The banking sector policies and regulations by the central bank need to be fully transparent so that there is no ambiguity or lack of understanding among the banks/FIs, thereby, facilitating appropriate implementation. Easy and fast access to all relevant regulatory and policy documents needs to be ensured and utilization of fin-tech can certainly help in this regard. 

Another important issue that needs to be addressed is the sub-optimal enforcement of certain existing regulations. Hence, the financial health of the countries’ banking sector is suffering due to regulatory forbearance by banks. A regulatory forbearance initiated by a central bank is a policy that permits banks and other financial institutions to run their operations by way of relaxing the standard banking norms. 

Under a regulatory forbearance, Bangladesh Bank allowed local lenders to reschedule defaulted loans to the tune of Tk 52,770 crore last year, the highest in a single year. This inaction reflects the unwillingness or inability of the regulator to enforce their own regulations and has resulted in continuous piling up of non-performing loans (NPLs) well beyond acceptable levels. 

Such forbearance needs to be avoided and banks, where it is practiced, should face strict and prompt remedial actions. Especially in case of NPLs, banks where it is practiced should face strict and prompt remedial actions rather than relaxing the standards. Also, the legal systems should be enhanced to support banks to recover NPLs, particularly those by willful defaulters.

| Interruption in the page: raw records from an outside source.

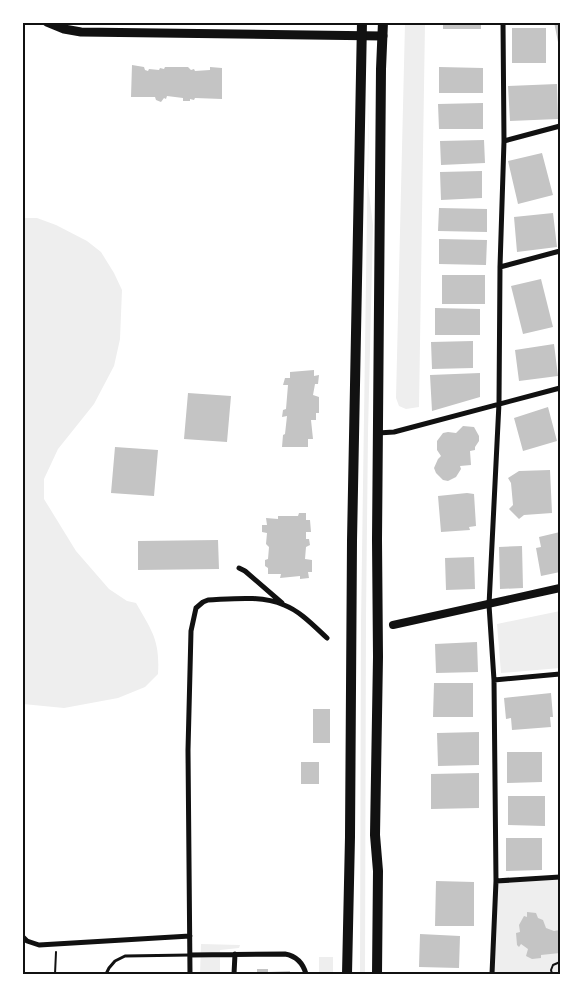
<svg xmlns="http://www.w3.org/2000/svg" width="583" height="997" font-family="'Titillium Web',sans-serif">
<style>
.green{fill:#eee}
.building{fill:#c4c4c4}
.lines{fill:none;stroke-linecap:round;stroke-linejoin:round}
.path{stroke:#111;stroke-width:2}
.service{stroke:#111;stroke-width:3}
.minor{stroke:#111;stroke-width:5}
.tertiary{stroke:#111;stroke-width:8}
.secondary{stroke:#111;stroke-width:9}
.primary{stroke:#111;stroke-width:10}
.neatline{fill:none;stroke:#111;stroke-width:2}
</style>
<rect width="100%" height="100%" fill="#fff"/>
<!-- green -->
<path class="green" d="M405,23H425L419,407L406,409L399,406L396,398Z
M369,74L368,185L373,225L368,432L366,618L365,974H360L361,623Z
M22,218H37L56,225L87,241L101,252L114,273L122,290L120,339L114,366L94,404L58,449L44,479V499L76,551L109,589L127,601L136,603C152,631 160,640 158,674L145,687L118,698L64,708L23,704Z
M560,611V668L501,673L497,624Z
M560,877V974H492L496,881Z
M201,944L240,945L239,948L220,950V974H200Z
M319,957H333V974H319Z"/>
<!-- building -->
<path class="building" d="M443,22H481V29H443Z
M554,22H560V52Z
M512,28H546V63H512Z
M132,65L144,67L145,70L148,71L149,69L159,70L160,68L164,69L165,67H188L191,70L194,69L195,71L210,70V67L222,68V99L195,98L194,100L190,99V101H183V98L167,96L166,99L164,98L161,102L156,100L155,97H131Z
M439,67L483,68V93H439Z
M557,84L558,119L510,121L508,86Z
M483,103V129H439L438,104Z
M484,140L485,163L441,165L440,141Z
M542,153L553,195L518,204L508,161Z
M482,171V198L441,200L440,172Z
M439,208L487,209V232L438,231Z
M553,213L557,247L517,252L514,217Z
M439,239L487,240L486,265L439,264Z
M442,275H485V304H442Z
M541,279L553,327L523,334L511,286Z
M435,308L480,309V335H435Z
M473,341V368L432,369L431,342Z
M554,344L558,376L519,381L515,350Z
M314,370V376L319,375L318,384H315L313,395L319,397V413H316V420H311L313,439H308V447H282L283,435L285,434L287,416L282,417L283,410L286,409L288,385H283L285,378H290V372Z
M480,373V397L432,411L430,375Z
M188,393L231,396L227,442L184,439Z
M548,407L557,441L523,451L514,418Z
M463,426L474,427L479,436V441L475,447V450L470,451L471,465L460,466L461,469L456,477L448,481L443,480L436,473L434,468L438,459L441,456L437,450V441L443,433L448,432L456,433Z
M115,447L158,450L154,496L111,493Z
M550,470L552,513L524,515L519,519L509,509L513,505L511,483L508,478L519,471Z
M467,493L474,494L476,526L469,527L470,530L441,532L438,496Z
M299,513H306V520H310L311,532H306V539H309L310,545L306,547L305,559L312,560V572H308L309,578L300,579V576L280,578L281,574H268V568L265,566V560L268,559L269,547L266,544L267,533L262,532V525H267L266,518L278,519V516H298Z
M560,532V572L541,576L536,548L541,547L539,537Z
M218,540L219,569L138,570V541Z
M522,546L523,588L500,589L499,547Z
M474,557L475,589L446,590L445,558Z
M477,642L478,672L436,673L435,644Z
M434,683H473V717H433Z
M551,693L553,717H550L551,727L512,730L511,718L506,719L504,698Z
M313,709H330V743H313Z
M479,732V765L438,766L437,733Z
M507,752H542V782L507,783Z
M301,762H319V784H301Z
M479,773V808L431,809V774Z
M508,796H545V826L508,825Z
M506,838H542V870L506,871Z
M436,881L474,882V926H435Z
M527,912L536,913L538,918L543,920L546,928L554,931L560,930V953L541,955V958L532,959L526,956L528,949L521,944L519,947L517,945L516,933L520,932L519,925L524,916L527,917Z
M420,934L460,936L459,968L419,967Z
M257,969H268V972L290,971V974H257Z"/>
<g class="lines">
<!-- path -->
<path class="path" d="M341,24V22
M55,974L56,952
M552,974L551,970L553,965L560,962"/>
<!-- service -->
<path class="service" d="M106,974L109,968L115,961L125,956L190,955"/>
<!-- minor -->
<path class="minor" d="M504,141L560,126
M500,267L560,251
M378,433L394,432L560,388
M239,568L245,571L282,603
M494,680L560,674
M496,881L560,877
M22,936L27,941L39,945L190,936
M190,955L285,954C296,956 303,963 306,974
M190,974L188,750L191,631L196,608L203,602L208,600C232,599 261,595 284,605C300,611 314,626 327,638
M234,974L235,954
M492,974L496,881L494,680L489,605L499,403L500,267L504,141L503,22"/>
<!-- tertiary -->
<path class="tertiary" d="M393,625L560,588"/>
<!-- secondary -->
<path class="secondary" d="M47,22L64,29L81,32L383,36"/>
<!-- primary -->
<path class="primary" d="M347,974L350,837L352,541L362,22
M377,974L378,871L375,835L378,657L377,540L381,69L383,22"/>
</g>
<!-- border -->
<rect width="583" height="997" fill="none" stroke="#ffffff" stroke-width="48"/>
<rect x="24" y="24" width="535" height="949" class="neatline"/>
</svg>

Reassessing the role of state-owned commercial banks

A 2019 research on 19 commercial banks in Bangladesh shows that the state-owned commercial banks (SOCB) have been consistently outperformed by the private ones in terms of efficiency. The role of SOCBs , therefore, should be reassessed, transforming some into developmental institutions with a clear public mandate and necessary budget support. Other SOCBs should be converted into banks operating on commercial principles or closed. 

On top of that, the reputation of the SOCBs have taken some damage due to some past issues like the Hallmark or Bismillah scandals. Hence, the central bank needs to strengthen its regulation and supervision of the SOCBs. However, the central bank’s ability to do so depends crucially upon its own independence and autonomy as discussed later. 

Independence and autonomy of Bangladesh Bank

None of the above discussed matters can be implemented and executed without the full support and direction from the primary banking regulator of the country, which is Bangladesh Bank. It is the regulator which has to have the country’s strategic vision in mind and then bring together all the pieces such as asset/liability management policies, interest rates, the level of automation permissible, the amount of protections given to bankers to fight undue influence, punishment against willful defaulters, and rules governing the board of directors. 

In this regard, the full sovereignty and independence of the central bank is critical, including choosing the right persons for the central bank board if the above-mentioned issues are to be mitigated and tackled and the worries of bankers are to be eased. If the primary regulator is not perceived to be above all undue influence and pressure, then the system it governs will never be either. 

Right wisdom and independence of Bangladesh Bank will give it the power and “teeth” it needs to fight the undue political and “Godfather” type influential pressures placed on the bankers. The central bank must become a source of direct and reliable protection and guidance from such unfair influences and powers.

Mamun Rashid is a partner at PwC Bangladesh. Views expressed in this article are his own.